Roman Polanski’s Chinatown tells a multi-layered story of small emotional conflicts and large societal corruption. Jack Nicholson stars as private investigator Jake Gittes, a man who is reluctantly pulled into what is at first the simple investigation of an affair. When his target turns up dead, it turns into a murder investigation. As the complex web of mystery continues to build around Jake, he finds himself unsure what he is actually investigating. Still, he is inquisitive enough to follow it to the bitter end. This nosy character trait is reflected in the visual gag of the bandage Jack has to wear on his nose after it is cut early in the story.
Jack Nicholson makes an interesting protagonist as Jake Gittes. He is more gruff and unpredictable than the usual noir detective (fitting that he is a private investigator instead of a true detective).

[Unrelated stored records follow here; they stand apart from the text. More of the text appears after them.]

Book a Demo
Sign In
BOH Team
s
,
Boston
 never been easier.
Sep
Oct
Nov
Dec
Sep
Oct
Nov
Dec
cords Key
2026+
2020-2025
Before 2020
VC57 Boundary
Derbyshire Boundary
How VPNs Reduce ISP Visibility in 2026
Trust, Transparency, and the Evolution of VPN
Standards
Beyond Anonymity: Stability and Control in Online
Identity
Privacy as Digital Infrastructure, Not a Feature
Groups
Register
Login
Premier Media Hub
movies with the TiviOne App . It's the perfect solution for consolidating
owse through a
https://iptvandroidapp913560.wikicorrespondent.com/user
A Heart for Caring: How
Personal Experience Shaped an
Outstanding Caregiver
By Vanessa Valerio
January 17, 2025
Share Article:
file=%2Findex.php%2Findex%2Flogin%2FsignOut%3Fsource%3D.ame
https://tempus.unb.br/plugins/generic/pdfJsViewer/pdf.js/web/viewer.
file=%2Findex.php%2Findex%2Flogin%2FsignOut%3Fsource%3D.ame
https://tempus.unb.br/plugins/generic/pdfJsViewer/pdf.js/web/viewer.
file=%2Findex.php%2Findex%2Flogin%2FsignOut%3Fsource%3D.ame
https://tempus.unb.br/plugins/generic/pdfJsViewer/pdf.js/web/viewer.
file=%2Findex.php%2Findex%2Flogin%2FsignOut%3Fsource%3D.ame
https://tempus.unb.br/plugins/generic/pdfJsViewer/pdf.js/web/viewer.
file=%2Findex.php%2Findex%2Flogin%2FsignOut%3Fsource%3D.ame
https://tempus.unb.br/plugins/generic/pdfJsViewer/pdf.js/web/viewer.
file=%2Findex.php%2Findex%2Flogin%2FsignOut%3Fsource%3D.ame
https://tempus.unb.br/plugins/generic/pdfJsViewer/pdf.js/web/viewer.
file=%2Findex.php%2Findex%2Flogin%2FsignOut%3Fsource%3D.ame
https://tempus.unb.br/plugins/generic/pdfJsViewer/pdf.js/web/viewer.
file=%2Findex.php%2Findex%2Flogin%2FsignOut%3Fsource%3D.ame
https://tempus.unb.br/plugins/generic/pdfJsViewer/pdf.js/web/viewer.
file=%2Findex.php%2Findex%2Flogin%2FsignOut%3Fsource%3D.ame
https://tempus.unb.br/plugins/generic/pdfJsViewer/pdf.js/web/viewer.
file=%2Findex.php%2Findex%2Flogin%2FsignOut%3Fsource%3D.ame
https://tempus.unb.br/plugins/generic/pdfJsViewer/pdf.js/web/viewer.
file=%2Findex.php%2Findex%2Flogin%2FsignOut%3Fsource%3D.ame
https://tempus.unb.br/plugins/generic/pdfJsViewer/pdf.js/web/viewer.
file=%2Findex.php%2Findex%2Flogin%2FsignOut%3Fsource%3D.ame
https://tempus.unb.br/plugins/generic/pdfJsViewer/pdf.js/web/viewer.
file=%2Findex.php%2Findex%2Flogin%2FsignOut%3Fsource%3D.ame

The film feels intelligently built and firmly crafted. It has a remarkably clear sense of itself and has a confident approach to tropes of the noir genre. These tropes exist in character (Jake’s reluctance to get involved in the case followed by his inability to escape it til it’s bitter end), cinematography (dialogue in cars where all but a sliver of the actors’ faces are in shadow) and, obviously, the dense mystery plot.
One of the cleverest aspects of the film is the interweaving connection of small plot devices. Jake’s most common companion through the mystery is the determined Evelyn Mulwray, played solidly by Faye Dunaway. Subtle, seemingly-incidental references to her left eye are planted throughout the film, such as her rubbing it while driving and Jake noticing a birthmark in it. In the final scene of the film however, these are revealed to be foreshadowing, as Evelyn is tragically shot through her left eye by police as she tries to escape her terrible circumstances. Furthermore, in this final scene Polanski does not even need to show us that Evelyn has been hit. After the police fire at her fleeing vehicle, it slows to a stop and the car’s horn sounds continuously. It is at that moment we remember what had seemed to be an inconsequential moment earlier in the film when Evelyn accidentally head-butts the steering wheel of her car - sounding the horn. This is the primary cleverness of the film: subtly planting devices in the viewer’s head that they do not realise are there until they are dramatically called back to.
Very little is explained translucently to the viewer. We are forced to stay alert through each deliberately slow-paced scene in order to search for any clues to the direction the story is headed. This technique comes at a price of connection to the characters. Since we are never really let in on the characters’ goals - most of all those of Jake - it becomes difficult to relate with their decisions and resulting circumstances. On the whole however, Chinatown is such a solidly constructed film that it’s impossible for this minor lack of emotional connection to diminish one’s appreciation of the film’s many successes.